I am working towards including some of the above work, in the upcoming book titled "Learning in the Absence of Training Data", Springer. 


- publication of developed methods and undertaken applications; 

- attending conferences:  recent most talks were the keyote address at ICSTA, 2019; colloquium at SAMSI (November 2018);

- applying for grants: recent success with application for UK Intelligence Community Fellowship for applicant; Royal Society Dorothy Hodgkin Fellowship holder;

- Ph.D student supervision--currently working with Ph.D student, Georgios Stagakis who started in 2018; my Ph.D student Kangrui Wang finished in 2018 (currently PDRA in the Alan Turing Institute, London), and my other student Cedric Spire finished in 2019 (currently UK IC Fellowhsip that he has bought to Brunel, to work with me as his university-based supervisor.

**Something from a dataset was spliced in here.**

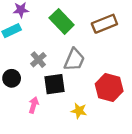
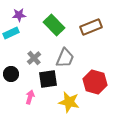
yellow star: (79, 111) -> (69, 102), size x1.5

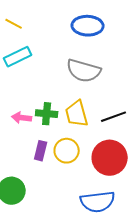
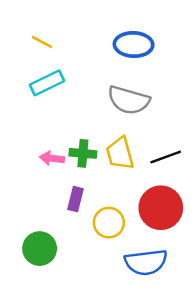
yellow circle: (67, 151) -> (109, 223), moved

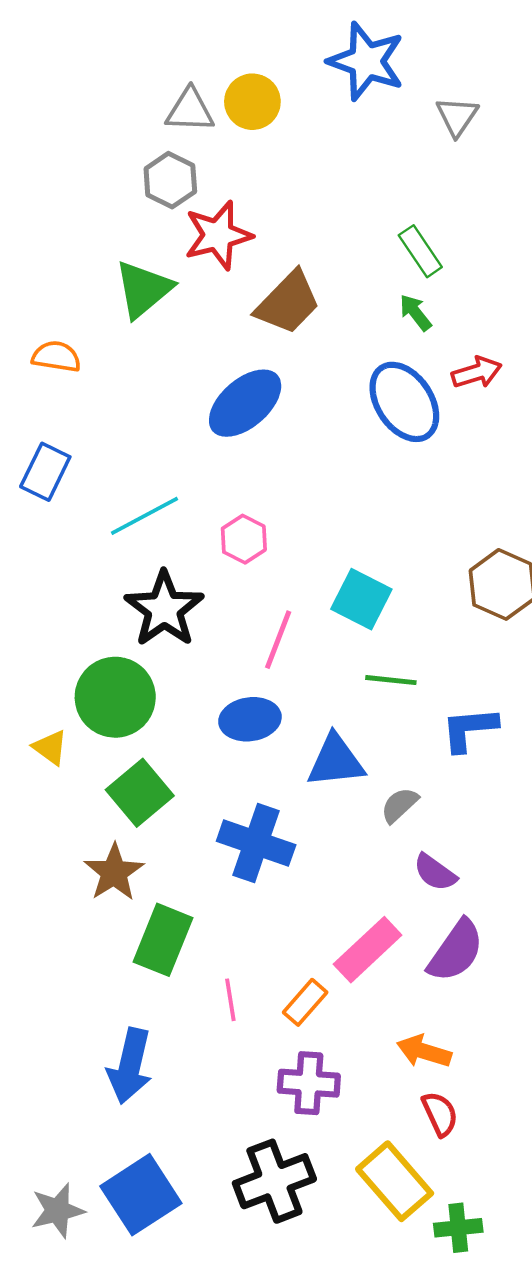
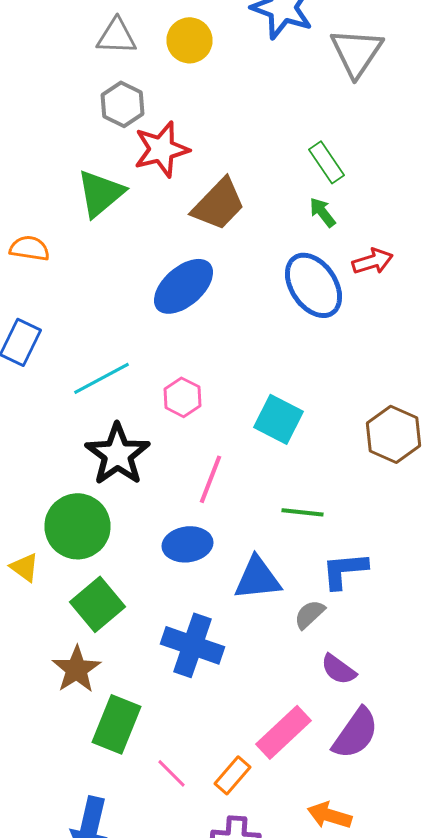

In addition, I have supervised multiple Masters dissertations in the past; regularly work with final year project students, and while at Loughborough, offered Small Group Tutorials in 1st year UG modules in Analysis, Linear Algebra and Mathematical Methods to my 1st Year personal tutees.


Currently teaching MA3670 (Statistical Modelling) to 3rd year UG students at Brunel Maths.

In Loughborough Maths, I taught:  MAB270: Statsitical Modelling; MAB280: Introduction to Stochastic Analysis (second half of module); Fourier Series & Fourier Transforms to 2nd year UGs in Materials Science students.

Earlier in Leicester Maths, I taught Applied Statistics at the UG and PG levels, and contributed to the support teaching of various modules.


I am a PGR Director in Brunel Maths.

In Loughborough, I was the Induction Coordinator in Mathematics; tutor to a small group of personal tutees; placement students

Earlier in Leicester Maths, I had been the first Director of the MSc in Data Analysis for Business Intelligence, and was the overall head of the MScs courses in the Department.